Hello Everyone, here again with another backing track question!

My band will be running our live set up with 3 sends. Backing tracks to the house, metronome w/tracks to my drummer and a ghost guitar through a guitar cab.We are using Logic as our DAW and running everything through a Focusrite Scarlett 18i20. However we have been having some trouble getting this going. It seems we usually can get 2 of any of these 3 to work at the same time but never all of them. I am assuming correctly using buses is going to be the key here. 

Another issue we ran into was getting our ghost guitar tracks to come through an output. It would run stereo just fine but not one output. 

I assume the backing tracks and the metronome may need to share the same bus if I want my drummer to hear the track along with the click but I need the tracks to go to the house as well.
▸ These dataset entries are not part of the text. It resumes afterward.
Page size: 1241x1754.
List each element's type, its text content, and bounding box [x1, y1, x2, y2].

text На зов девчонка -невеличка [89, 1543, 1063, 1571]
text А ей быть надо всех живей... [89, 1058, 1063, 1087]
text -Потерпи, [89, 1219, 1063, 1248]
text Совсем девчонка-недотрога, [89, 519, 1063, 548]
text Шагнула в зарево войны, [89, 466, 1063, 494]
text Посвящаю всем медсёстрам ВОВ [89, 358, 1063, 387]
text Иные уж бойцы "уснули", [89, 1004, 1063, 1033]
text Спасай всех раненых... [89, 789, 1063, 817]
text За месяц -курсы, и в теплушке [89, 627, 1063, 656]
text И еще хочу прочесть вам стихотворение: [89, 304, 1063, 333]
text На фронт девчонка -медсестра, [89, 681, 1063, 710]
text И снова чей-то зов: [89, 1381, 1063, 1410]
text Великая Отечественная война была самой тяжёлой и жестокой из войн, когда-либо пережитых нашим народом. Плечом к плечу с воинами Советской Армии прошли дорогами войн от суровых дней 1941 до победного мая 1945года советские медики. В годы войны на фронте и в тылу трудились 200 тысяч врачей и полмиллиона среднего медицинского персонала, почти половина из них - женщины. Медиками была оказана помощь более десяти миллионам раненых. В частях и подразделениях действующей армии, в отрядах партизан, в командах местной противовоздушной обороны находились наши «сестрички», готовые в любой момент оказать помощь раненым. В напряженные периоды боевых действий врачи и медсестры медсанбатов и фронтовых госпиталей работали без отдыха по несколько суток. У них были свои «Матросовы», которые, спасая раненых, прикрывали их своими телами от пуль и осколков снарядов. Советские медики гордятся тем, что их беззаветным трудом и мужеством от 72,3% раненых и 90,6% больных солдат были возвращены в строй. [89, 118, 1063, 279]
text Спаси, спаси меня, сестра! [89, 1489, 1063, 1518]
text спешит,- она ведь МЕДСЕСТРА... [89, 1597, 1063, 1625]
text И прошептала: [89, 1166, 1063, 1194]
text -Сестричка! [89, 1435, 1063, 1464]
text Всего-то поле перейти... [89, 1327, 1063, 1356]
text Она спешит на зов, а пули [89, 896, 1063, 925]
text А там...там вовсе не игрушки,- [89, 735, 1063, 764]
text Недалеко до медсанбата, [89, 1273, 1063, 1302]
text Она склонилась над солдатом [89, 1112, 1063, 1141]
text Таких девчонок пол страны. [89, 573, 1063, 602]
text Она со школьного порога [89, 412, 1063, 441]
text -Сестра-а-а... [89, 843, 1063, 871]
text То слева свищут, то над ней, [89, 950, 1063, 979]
It is basically just very confusing as to what goes where and in need of some assistance.

Thanks!


----------



## Blasphemer (Aug 30, 2015)

Double check the Focusrite Mix Control setup to make sure none of your outputs are muted, sending to the wrong physical out, etc...


----------



## Matyrker (Aug 30, 2015)

Blasphemer said:


> Double check the Focusrite Mix Control setup to make sure none of your outputs are muted, sending to the wrong physical out, etc...



Ahhh. Will do.


----------



## concertjunkie (Aug 31, 2015)

Blasphemer said:


> Double check the Focusrite Mix Control setup to make sure none of your outputs are muted, sending to the wrong physical out, etc...




When I was working with the routing and lost as to why it wasn't working as it should have in Logic, this is what resolved the issue for me.


----------



## Matyrker (Sep 3, 2015)

Blasphemer said:


> Double check the Focusrite Mix Control setup to make sure none of your outputs are muted, sending to the wrong physical out, etc...



According to the Mix Control, nothing was muted.

Any other suggestions?


----------



## Blasphemer (Sep 3, 2015)

Without being in the same room as your interface and logic session, it's hard to say. Post a screenshot of the mixer window so we can see your routing?


----------



## Matyrker (Sep 6, 2015)

Ah, so I am now able to get my tracks where they need to go (drummer and house) and the click to my drummer. Did this by selecting 'DAW 1' and 'DAW 2' as sends to the Outputs that I wanted. A 'DAW' must correspond to the output I select through Logic? Starting to make sense.

Next, to figure out how to get the dry guitar signal to an amp.


----------



## iron blast (Oct 21, 2015)

Should be similar to re amping record a Di track and send it to cab and amp


----------